QUOTED PASSAGE.
=== Begin Enclosure ===

Now, in the 1920s, a new “reign of terror” had befallen the Osage people as white treasure-seekers devised ways to take their oil money, including inter-marriage, murder, and a combination of the two. More than 60 murders of full-blood Osage went mostly unsolved, some perpetrated blatantly by white ranchers, businessmen, and opportunists in the area (especially around the reservation town of Fairfax). Jesse James, the Daltons, the Doolins, the Martins, Al Spencer, Frank Nash, Henry Wells, Belle Starr, Cattle Annie, and other outlaws moved to or through Osage County to grab their share of the riches. (Read more… )

Most of the bloodshed and mayhem came to an end in 1926, when the young FBI (Federal Bureau of Investigation) began unraveling its first big case: the Osage murders. It’s also the year that Fred Lookout, known for wisdom, integrity and faithfulness, began his 23-year stint as principal chief of the tribe, and peace and prosperity started to come together, at last, for the Osage people.

1926 is also the year when “Standingbear” and “Standing Bear” became prominent names among the Osage.

Not long after the wedding, a bank officer told Eugene George Standing Bear that he couldn’t open an account with two last names, so from that point on, for the rest of his life, he called himself Eugene George Standingbear.

(Banks: 1   Standing Bear: 0)

Chief Fred Lookout (lower right), oilman Frank Phillips (holding baby George on his lap), Mary and Eugene Standingbear (standing, center) meet in 1929 at Woolaroc, where Phillips and his wife Jane were creating a wildlife preserve and museum to honor the Old West.

He and Mary had a son, George Eugene Standingbear, in 1929, who would later marry Barbara Wright and together raise four children: Geoffrey Mongrain, Eugene Sean, Patrick Spencer, and Margaret Mary Rebecca (Meg) Standingbear.

Over the years various family members would begin to reclaim the original surname, and today (2018) Geoffrey M Standing Bear is principal chief of the Osage.

Eugene and Mary Standingbear with their son George (c. 1931)

Standing (l-r): Eugene George Standing Bear (Lakota), his wife One Eagle or Mrs. Mary Nora Lookout-Standing Bear (Osage), and his mother-in-law Mrs. Julia Pryor Mongrain-Lookout (Osage), the wife of Fred Lookout.
Sitting: Mrs. Three Soldiers (Lakota), the mother of Eugene George Standing Bear, holding her grandson, Child Chief or George Eugene Standing Bear (Lakota/Osage), the son of Eugene George Standing Bear and Mary Nora Lookout. Mrs Three Soldiers was the former Laura Cloud Shield, who had earlier married Luther Standing Bear, Eugene’s father.

After writing Eugene’s story 40 years ago, digesting it all since then, and especially while rewriting it now, it becomes clear to me that his time among the Osage was the anchor of his restless life. The Osage were not only the richest people in the world, but were also reputed to have been the tallest and finest-looking people in North America, often 6½ to 7 feet in height (according to painter George Catlin and missionary Isaac McCoy).  Eugene was about 5’10” tall, his son George would be 6’2, and his grandsons would be 6’8, 6’2, and 6’1. There was some concern early on that his granddaughter Meg might grow up to be over six feet tall, too, but that didn’t happen. Meg, who was 19 years old when her dad died in 1974, is just 5’3″ today.

Eugene was welcomed into the Osage tribe with love and friendship, though it wasn’t always an easy transition.

=== End Enclosure ===

REQUIRED ACTION.
Continue the account of Eugene Standingbear's life among the Osage, picking up after its last sentence.

Collected data entries.
=== Begin Enclosure ===

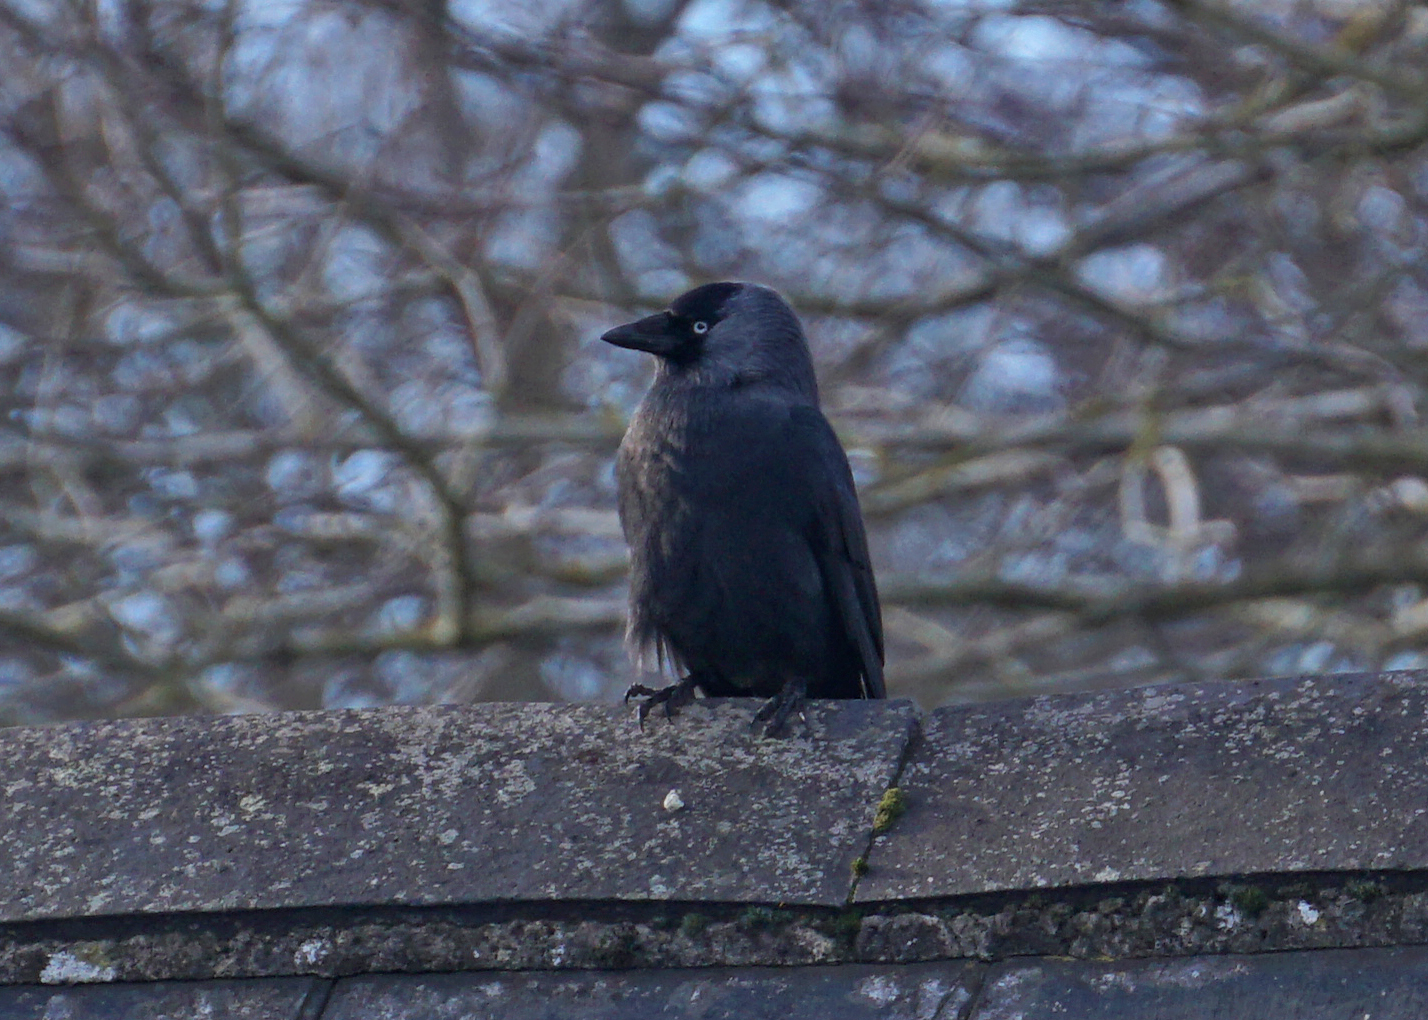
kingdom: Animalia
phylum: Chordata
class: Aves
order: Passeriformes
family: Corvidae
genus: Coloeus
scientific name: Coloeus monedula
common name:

=== End Enclosure ===

REPLY TO THE TASK.
So here are some of his anecdotes that offer insights into the man Eugene Standingbear and the Osage people.

Honeymoon night was spent in a small house on the Lookout estate. It was a red brick home with red-tiled roof and beautiful inlaid tile imported from Italy… what the Lookouts called their “family farm.” The farmhouse would soon be equipped with gas, electricity, and indoor plumbing… rare signs of wealth in those days.

Mary and Eugene were both nervous; neither had particularly wanted the wedding. There was only one bed, and neither was inclined to sleep together, so for hours they sat fully dressed on the bed, talking.

Eugene wanted to run away, and Mary could sense it. She rose, limped to the window, pulled back the shades, and said in a slow monotone, “Look there. See that car? I hope you don’t have the notion to run away. That’s my husband.”

(As a little girl, Mary had been sent to the St. Louis Mission School in Pawhuska, where she’d fallen out of a three-story window and crushed her left side, resulting in a painful limp and other physical problems.)

Eugene peered out the window to see the silhouette of a car parked in the street. Behind the wheel was a fluctuating glow from the ember of a cigarette being angrily puffed. Occasionally the ember would float downward out of view to be replaced by the dark shape of a pint bottle of whiskey.

Eugene returned to the bed, kept his clothes on, and didn’t sleep that night. By morning the car was gone.

The rich life. Soon the couple bought a $90,000 home in Pawhuska, and Eugene entered a decade of black-tie-and-tuxedo parties, bridge tournaments, and summer-long vacations in a fleet of Lincoln limousines to Colorado Springs, with stops along the way at various reservations at powwow time and at golf courses to compete in tournaments. Years later Mary would tell her kids and grandkids  that she and Eugene had traveled to nearly all of the 50 states. Mary and Eugene both enjoyed drinking, but Eugene had “the alcoholic gene” that would eventually break the marriage and pull him into a life-and-death struggle in back-alley America… subject of a later article.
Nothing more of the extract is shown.